12.3 Limitations and Future Work

Figure 19 — Current Limitations and Planned Mitigations
LimitationStatus / Planned Mitigation
SQLite scales to moderate load PostgreSQL migration path identified; schema is Prisma-abstracted for straightforward swap.
WebLLM constrained by GPU memory Model selection guided by VRAM detection at init. Smaller quantized models available as fallback.
Neurons require manual curation Planned: background summarizer suggests Neurons from chat history for user review.
Dynamic room member addition requires key re-wrap Currently handled by room creator. Full key re-distribution protocol in development.
No MUIR benchmark evaluation Planned: evaluate GroupGPT's intervention pipeline on MUIR for direct comparison with Shen et al. [7].

13 · Conclusion

GroupGPT is a production-grade AI group chat platform that advances the state of the art across five dimensions simultaneously: structured persistent knowledge memory (Neurons), cryptographic end-to-end encryption with AI participation, hybrid edge-cloud inference for privacy and offline support, a rich multimodal ! command ecosystem spanning voice, code, research, and image generation, and a dual-database architecture that enforces strict isolation between public and private contexts.
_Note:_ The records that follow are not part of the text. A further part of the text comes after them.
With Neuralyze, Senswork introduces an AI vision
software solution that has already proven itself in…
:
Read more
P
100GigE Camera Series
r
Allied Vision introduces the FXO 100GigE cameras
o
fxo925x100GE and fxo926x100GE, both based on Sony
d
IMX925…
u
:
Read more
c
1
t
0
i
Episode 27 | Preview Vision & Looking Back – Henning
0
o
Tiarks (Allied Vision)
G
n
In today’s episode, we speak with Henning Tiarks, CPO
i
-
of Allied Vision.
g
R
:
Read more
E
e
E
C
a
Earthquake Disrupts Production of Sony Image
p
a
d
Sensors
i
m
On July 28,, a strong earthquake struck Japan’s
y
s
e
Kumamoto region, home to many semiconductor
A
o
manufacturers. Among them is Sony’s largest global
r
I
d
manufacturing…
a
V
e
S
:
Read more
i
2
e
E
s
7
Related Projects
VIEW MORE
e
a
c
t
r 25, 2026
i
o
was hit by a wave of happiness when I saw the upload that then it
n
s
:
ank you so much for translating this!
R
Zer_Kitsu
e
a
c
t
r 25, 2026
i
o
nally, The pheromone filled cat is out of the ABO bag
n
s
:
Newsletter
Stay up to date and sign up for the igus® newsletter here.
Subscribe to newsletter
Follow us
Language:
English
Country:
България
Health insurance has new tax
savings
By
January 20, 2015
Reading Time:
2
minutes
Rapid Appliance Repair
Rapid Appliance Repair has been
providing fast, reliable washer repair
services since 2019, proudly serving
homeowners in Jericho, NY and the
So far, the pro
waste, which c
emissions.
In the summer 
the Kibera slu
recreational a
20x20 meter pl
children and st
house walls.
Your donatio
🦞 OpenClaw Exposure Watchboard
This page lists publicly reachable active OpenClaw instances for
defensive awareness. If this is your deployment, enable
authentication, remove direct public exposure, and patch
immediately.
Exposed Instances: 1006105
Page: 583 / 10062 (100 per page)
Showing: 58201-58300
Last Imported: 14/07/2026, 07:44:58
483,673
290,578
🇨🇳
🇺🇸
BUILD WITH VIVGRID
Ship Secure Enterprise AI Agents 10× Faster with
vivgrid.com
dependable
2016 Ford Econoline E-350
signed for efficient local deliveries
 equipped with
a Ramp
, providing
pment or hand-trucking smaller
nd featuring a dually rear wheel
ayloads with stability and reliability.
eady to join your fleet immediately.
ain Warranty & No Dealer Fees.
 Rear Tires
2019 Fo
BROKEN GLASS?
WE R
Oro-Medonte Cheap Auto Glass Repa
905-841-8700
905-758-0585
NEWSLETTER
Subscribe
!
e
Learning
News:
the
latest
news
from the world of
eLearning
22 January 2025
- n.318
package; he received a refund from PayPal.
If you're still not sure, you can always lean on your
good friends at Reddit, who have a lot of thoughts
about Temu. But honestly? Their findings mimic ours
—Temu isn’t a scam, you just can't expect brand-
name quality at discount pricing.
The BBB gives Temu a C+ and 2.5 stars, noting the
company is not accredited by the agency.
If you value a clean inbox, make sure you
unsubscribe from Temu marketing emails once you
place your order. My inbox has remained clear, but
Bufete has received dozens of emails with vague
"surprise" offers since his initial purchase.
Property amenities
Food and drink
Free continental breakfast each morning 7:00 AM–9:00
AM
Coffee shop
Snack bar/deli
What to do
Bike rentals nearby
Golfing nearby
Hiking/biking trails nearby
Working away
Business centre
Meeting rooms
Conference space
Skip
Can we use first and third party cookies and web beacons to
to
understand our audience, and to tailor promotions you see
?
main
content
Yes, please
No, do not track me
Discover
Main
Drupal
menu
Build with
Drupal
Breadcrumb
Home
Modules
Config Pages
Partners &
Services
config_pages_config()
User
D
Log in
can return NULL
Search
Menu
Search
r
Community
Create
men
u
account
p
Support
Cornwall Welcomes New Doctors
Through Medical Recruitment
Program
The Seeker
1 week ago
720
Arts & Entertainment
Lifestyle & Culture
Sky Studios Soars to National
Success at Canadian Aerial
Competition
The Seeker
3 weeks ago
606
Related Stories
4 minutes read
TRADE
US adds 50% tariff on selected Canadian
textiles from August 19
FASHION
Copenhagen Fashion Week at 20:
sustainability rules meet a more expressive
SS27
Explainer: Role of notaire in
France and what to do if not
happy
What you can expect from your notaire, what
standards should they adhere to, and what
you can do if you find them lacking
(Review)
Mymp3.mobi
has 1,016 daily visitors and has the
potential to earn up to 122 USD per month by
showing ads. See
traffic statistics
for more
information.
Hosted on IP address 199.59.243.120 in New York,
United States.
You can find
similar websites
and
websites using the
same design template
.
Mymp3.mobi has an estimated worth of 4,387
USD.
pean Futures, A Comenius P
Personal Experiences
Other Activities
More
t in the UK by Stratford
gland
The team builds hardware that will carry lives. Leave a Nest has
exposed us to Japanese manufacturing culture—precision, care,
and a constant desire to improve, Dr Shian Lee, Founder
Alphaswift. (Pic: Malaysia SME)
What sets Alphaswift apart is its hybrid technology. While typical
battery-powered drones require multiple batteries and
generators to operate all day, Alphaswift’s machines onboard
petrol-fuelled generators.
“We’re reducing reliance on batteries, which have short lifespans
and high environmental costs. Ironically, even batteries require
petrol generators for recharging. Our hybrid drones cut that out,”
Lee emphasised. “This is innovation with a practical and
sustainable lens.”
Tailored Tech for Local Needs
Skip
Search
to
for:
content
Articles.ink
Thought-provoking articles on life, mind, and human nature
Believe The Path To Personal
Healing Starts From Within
Having served paying users since April 4, 2025, the platform demonstrates that these five capabilities can coexist in a single maintainable production system — not merely as research prototypes — and remains freely accessible at groupgpt.tech.

References

  1. OpenAI. GPT-4 Technical Report. arXiv:2303.08774, 2023.
  2. Bai, Y., et al. Constitutional AI: Harmlessness from AI Feedback. arXiv:2212.08073, 2022.
  3. Comanici, G., et al. Gemini 2.5: Pushing the frontier with advanced reasoning, multimodality, long context, and next generation agentic capabilities. arXiv:2507.06261, 2025.
  4. Mao, M., et al. Multi-user chat assistant (MUCA): a framework using LLMs to facilitate group conversations. arXiv:2401.04883, 2024.
  5. Jacniacki, M. and Carmona Serrat, M. Humanlike Multi-user Agent (HUMA). arXiv:2511.17315, 2025.
  6. Lee, C. P., Choi, J., and Mutlu, B. MAP: Multi-user Personalization with Collaborative LLM-powered Agents. CHI Extended Abstracts, 2025.
  7. Shen, Z., et al. GroupGPT: A Token-efficient and Privacy-preserving Agentic Framework for Multi-User Chat Assistant. arXiv:2603.01059, 2026.
  8. Packer, C., et al. MemGPT: Towards LLMs as Operating Systems. arXiv:2310.08560, 2023.
  9. Lewis, P., et al. Retrieval-Augmented Generation for Knowledge-Intensive NLP Tasks. NeurIPS, 2020.
  10. Marlinspike, M. and Perrin, T. The Signal Protocol: Double Ratchet Algorithm. Signal Foundation, 2016 (Revision 4, November 2025).
  11. MLC AI. WebLLM: High-Performance In-Browser LLM Inference. GitHub: mlc-ai/web-llm, 2024.
  12. Liu, Y., et al. G-Eval: NLG Evaluation using GPT-4 with Better Human Alignment. EMNLP, 2023.
  13. Madison III, W. Neuron Surgery: Sculpting Smarter SLMs Through Task-Based Experience, Human-Guided Introspection, and Acceptability Mapping. Cortex Research Group Blog, March 27, 2025. cortexresearch.group/blog.